Reading passage>

Upon taking office today, Hernández (pictured above) will face daunting security, economic and political challenges.

But on at least a few matters, he’ll take office with key elements of his agenda already in place, thanks to the efforts of the outgoing administration of Porfirio Lobo Sosa and the wide majority of the Partido Nacional (PN, National Party) in the outgoing Congreso Nacional (National Congress).  Hernández served as president of the National Congress from 2010 to 2014.  The transition from Lobo Sosa to Hernández marks the first time since the return of democracy to Honduras in 1981 that the conservative National Party will hold two consecutive presidential terms (Honduran presidents are constitutionally ineligible to run for reelection).

Hernández takes office today, but he does so after enacting several key security and fiscal policies in the final months and weeks of the Lobo Sosa administration, including a new, less controversial national police chief, a new military police force, landmark fiscal reforms (including a wide tax increase) and a plan to privatize Honduras’s public electricity company.  Last weekend, the new National Congress was sworn in, which means that the National Party will control just 48 seats in the 128-member unicameral parliament, a sharp reduction from the 75-seat bloc that Hernández commanded during the Lobo Sosa era.

From ‘whatever it takes’ to ‘the party is over’

Even before the election campaign reached full swing, Hernández last September pushed through legislation authorizing the creation of a new policia militar (‘military police’) that will deploy in full force early this year, and he campaigned on a slogan to do ‘whatever it takes’ (¡voy hacer lo que tenga que hacer!) to make Honduras safe.  The controversial legislation creates an elite militarized unit loyal to Hernández that (hopefully) won’t be corrupted by organized crime and drug traffickers, which have already infiltrated much of the Honduran police and military. Critics worry that the new military police could trample human rights in a country barely three decades removed from death squads.  Many Hondurans fear the police more than drug traffickers and criminal gangs.

Check your understanding>
(1) Write out the part of the piece on Hernández taking office that begins at the words "Upon taking office" and stops after "run for reelection).".
(2) In the piece on Hernández taking office, how many seats will the National Party control in the new National Congress?
(3) Carry on the piece on Hernández taking office from the point after its final sentence.

Study material>
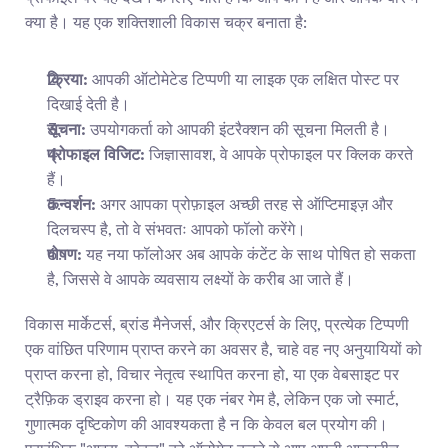
क्या है। यह एक शक्तिशाली विकास चक्र बनाता है:
क्रिया:
 आपकी ऑटोमेटेड टिप्पणी या लाइक एक लक्षित पोस्ट पर 
दिखाई देती है।
सूचना:
 उपयोगकर्ता को आपकी इंटरैक्शन की सूचना मिलती है।
प्रोफाइल विजिट:
 जिज्ञासावश, वे आपके प्रोफाइल पर क्लिक करते 
हैं।
कन्वर्शन:
 अगर आपका प्रोफ़ाइल अच्छी तरह से ऑप्टिमाइज़ और 
दिलचस्प है, तो वे संभवतः आपको फॉलो करेंगे।
पोषण:
 यह नया फॉलोअर अब आपके कंटेंट के साथ पोषित हो सकता 
है, जिससे वे आपके व्यवसाय लक्ष्यों के करीब आ जाते हैं।
विकास मार्केटर्स, ब्रांड मैनेजर्स, और क्रिएटर्स के लिए, प्रत्येक टिप्पणी 
एक वांछित परिणाम प्राप्त करने का अवसर है, चाहे वह नए अनुयायियों को 
प्राप्त करना हो, विचार नेतृत्व स्थापित करना हो, या एक वेबसाइट पर 
ट्रैफ़िक ड्राइव करना हो। यह एक नंबर गेम है, लेकिन एक जो स्मार्ट, 
गुणात्मक दृष्टिकोण की आवश्यकता है न कि केवल बल प्रयोग की। 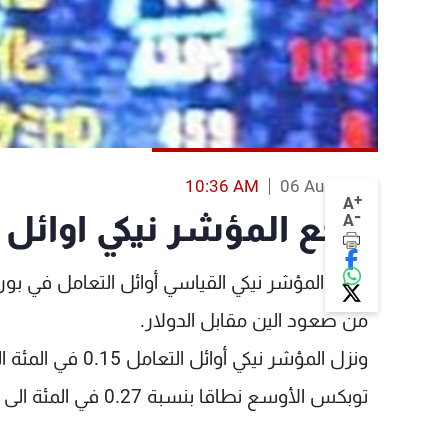
10:36 AM
06 Aug 2013
+
A
-
تراجع المؤشر نيكي اوائل
A
هبط المؤشر نيكي القياسي أوائل التعامل في بورصة
من صعود الين مقابل الدولار.
توبكس الأوسع نطاقا بنسبة 0.27 في المئة الى 1181.53 نقطة.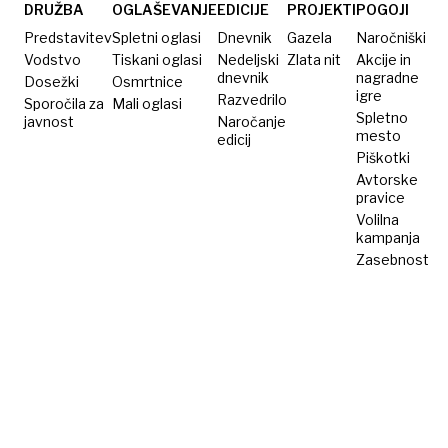
DRUŽBA
OGLAŠEVANJE
EDICIJE
PROJEKTI
POGOJI
Predstavitev
Spletni oglasi
Dnevnik
Gazela
Naročniški
Vodstvo
Tiskani oglasi
Nedeljski
Zlata nit
Akcije in
dnevnik
nagradne
Dosežki
Osmrtnice
igre
Razvedrilo
Sporočila za
Mali oglasi
Spletno
javnost
Naročanje
mesto
edicij
Piškotki
Avtorske
pravice
Volilna
kampanja
Zasebnost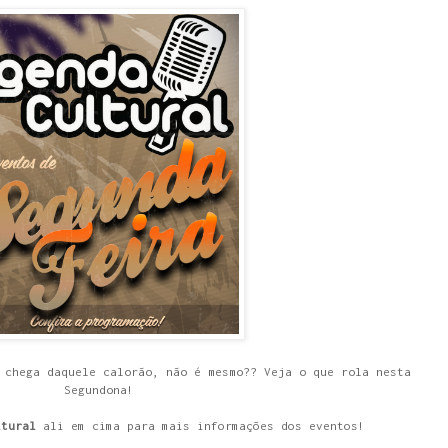
 chega daquele calorão, não é mesmo?? Veja o que rola nesta
Segundona!
ltural
ali em cima para mais informações dos eventos!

Expected outputs>
(1)
Upon taking office today, Hernández (pictured above) will face daunting security, economic and political challenges.

But on at least a few matters, he’ll take office with key elements of his agenda already in place, thanks to the efforts of the outgoing administration of Porfirio Lobo Sosa and the wide majority of the Partido Nacional (PN, National Party) in the outgoing Congreso Nacional (National Congress).  Hernández served as president of the National Congress from 2010 to 2014.  The transition from Lobo Sosa to Hernández marks the first time since the return of democracy to Honduras in 1981 that the conservative National Party will hold two consecutive presidential terms (Honduran presidents are constitutionally ineligible to run for reelection).

(2) 48 seats in the 128-member unicameral parliament.

(3)
Late in December 2013, Lobo Sosa fired the head of Honduras’s national police, Juan Carlos Bonilla, known as ‘El Tigre.’  Bonilla had become a controversial figure, given alleged ties to the death squads of the 1980s.  Since becoming the head of Honduras’s national police force in August 2012, Bonilla became linked to a trend of humanitarian violations at the hands of the national police, including beatings, illegal detentions and other harassment of gay and lesbian Hondurans, journalists and leftists in political opposition to the current administration.  Bonilla also seemed either unwilling or unable to crack down on rampant corruption within his ranks.  Given that police salaries are a pittance, however, reforming the national police force could prove just as difficult in the Hernández era as well.

Bonilla’s removal represents one less headache for Hernández, who would have continued to face ongoing skepticism  from both within and outside Honduras over Bonilla’s leadership.  But there’s no sign that the future will be any less corrupt or any more respectful of human rights — and no clear sign that Bonilla’s successor, Ramón Sabillón, previously the commander of the national police’s special investigations division, will do any better.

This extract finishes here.